- Directions: Every entry must be copied word for word.

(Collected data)

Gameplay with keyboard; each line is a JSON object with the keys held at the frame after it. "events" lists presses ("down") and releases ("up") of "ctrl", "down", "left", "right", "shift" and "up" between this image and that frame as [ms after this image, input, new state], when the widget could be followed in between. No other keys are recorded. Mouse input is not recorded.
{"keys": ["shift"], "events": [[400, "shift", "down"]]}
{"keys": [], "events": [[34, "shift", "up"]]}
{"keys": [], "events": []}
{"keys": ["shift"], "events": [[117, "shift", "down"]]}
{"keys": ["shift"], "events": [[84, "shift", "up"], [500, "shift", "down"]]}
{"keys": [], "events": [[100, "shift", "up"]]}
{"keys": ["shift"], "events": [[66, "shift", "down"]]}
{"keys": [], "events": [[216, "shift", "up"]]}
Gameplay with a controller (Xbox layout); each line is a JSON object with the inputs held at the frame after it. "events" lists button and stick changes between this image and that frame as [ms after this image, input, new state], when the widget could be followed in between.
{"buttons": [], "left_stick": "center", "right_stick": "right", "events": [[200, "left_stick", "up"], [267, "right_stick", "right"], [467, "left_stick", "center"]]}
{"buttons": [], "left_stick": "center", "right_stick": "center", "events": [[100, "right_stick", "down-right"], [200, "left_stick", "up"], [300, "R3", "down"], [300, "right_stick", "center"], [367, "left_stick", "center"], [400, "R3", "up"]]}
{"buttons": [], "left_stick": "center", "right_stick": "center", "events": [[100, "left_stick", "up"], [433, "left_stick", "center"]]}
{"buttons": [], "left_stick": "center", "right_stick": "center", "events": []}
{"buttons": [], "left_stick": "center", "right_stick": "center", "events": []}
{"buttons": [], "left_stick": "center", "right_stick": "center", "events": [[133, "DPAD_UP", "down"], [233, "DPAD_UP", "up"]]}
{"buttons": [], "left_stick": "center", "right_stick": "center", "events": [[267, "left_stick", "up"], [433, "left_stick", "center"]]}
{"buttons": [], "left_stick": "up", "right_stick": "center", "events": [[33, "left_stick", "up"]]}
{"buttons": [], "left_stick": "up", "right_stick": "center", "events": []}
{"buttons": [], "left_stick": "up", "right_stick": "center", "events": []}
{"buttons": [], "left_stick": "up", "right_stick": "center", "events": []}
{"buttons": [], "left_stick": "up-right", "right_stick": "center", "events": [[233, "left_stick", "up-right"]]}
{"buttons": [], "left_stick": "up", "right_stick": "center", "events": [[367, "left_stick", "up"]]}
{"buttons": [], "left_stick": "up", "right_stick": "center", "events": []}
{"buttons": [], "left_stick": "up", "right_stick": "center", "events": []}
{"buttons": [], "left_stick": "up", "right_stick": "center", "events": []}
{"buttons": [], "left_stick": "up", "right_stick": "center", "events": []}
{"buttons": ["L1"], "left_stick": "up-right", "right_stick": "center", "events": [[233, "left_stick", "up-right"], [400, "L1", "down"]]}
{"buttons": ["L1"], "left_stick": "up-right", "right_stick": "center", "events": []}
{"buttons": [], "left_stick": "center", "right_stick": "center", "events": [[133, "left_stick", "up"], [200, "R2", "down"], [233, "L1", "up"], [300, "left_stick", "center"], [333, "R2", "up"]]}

- Solution to the problem:
Gameplay with keyboard; each line is a JSON object with the keys held at the frame after it. "events" lists presses ("down") and releases ("up") of "ctrl", "down", "left", "right", "shift" and "up" between this image and that frame as [ms after this image, input, new state], when the widget could be followed in between. No other keys are recorded. Mouse input is not recorded.
{"keys": ["shift"], "events": [[400, "shift", "down"]]}
{"keys": [], "events": [[34, "shift", "up"]]}
{"keys": [], "events": []}
{"keys": ["shift"], "events": [[117, "shift", "down"]]}
{"keys": ["shift"], "events": [[84, "shift", "up"], [500, "shift", "down"]]}
{"keys": [], "events": [[100, "shift", "up"]]}
{"keys": ["shift"], "events": [[66, "shift", "down"]]}
{"keys": [], "events": [[216, "shift", "up"]]}
Gameplay with a controller (Xbox layout); each line is a JSON object with the inputs held at the frame after it. "events" lists button and stick changes between this image and that frame as [ms after this image, input, new state], when the widget could be followed in between.
{"buttons": [], "left_stick": "center", "right_stick": "right", "events": [[200, "left_stick", "up"], [267, "right_stick", "right"], [467, "left_stick", "center"]]}
{"buttons": [], "left_stick": "center", "right_stick": "center", "events": [[100, "right_stick", "down-right"], [200, "left_stick", "up"], [300, "R3", "down"], [300, "right_stick", "center"], [367, "left_stick", "center"], [400, "R3", "up"]]}
{"buttons": [], "left_stick": "center", "right_stick": "center", "events": [[100, "left_stick", "up"], [433, "left_stick", "center"]]}
{"buttons": [], "left_stick": "center", "right_stick": "center", "events": []}
{"buttons": [], "left_stick": "center", "right_stick": "center", "events": []}
{"buttons": [], "left_stick": "center", "right_stick": "center", "events": [[133, "DPAD_UP", "down"], [233, "DPAD_UP", "up"]]}
{"buttons": [], "left_stick": "center", "right_stick": "center", "events": [[267, "left_stick", "up"], [433, "left_stick", "center"]]}
{"buttons": [], "left_stick": "up", "right_stick": "center", "events": [[33, "left_stick", "up"]]}
{"buttons": [], "left_stick": "up", "right_stick": "center", "events": []}
{"buttons": [], "left_stick": "up", "right_stick": "center", "events": []}
{"buttons": [], "left_stick": "up", "right_stick": "center", "events": []}
{"buttons": [], "left_stick": "up-right", "right_stick": "center", "events": [[233, "left_stick", "up-right"]]}
{"buttons": [], "left_stick": "up", "right_stick": "center", "events": [[367, "left_stick", "up"]]}
{"buttons": [], "left_stick": "up", "right_stick": "center", "events": []}
{"buttons": [], "left_stick": "up", "right_stick": "center", "events": []}
{"buttons": [], "left_stick": "up", "right_stick": "center", "events": []}
{"buttons": [], "left_stick": "up", "right_stick": "center", "events": []}
{"buttons": ["L1"], "left_stick": "up-right", "right_stick": "center", "events": [[233, "left_stick", "up-right"], [400, "L1", "down"]]}
{"buttons": ["L1"], "left_stick": "up-right", "right_stick": "center", "events": []}
{"buttons": [], "left_stick": "center", "right_stick": "center", "events": [[133, "left_stick", "up"], [200, "R2", "down"], [233, "L1", "up"], [300, "left_stick", "center"], [333, "R2", "up"]]}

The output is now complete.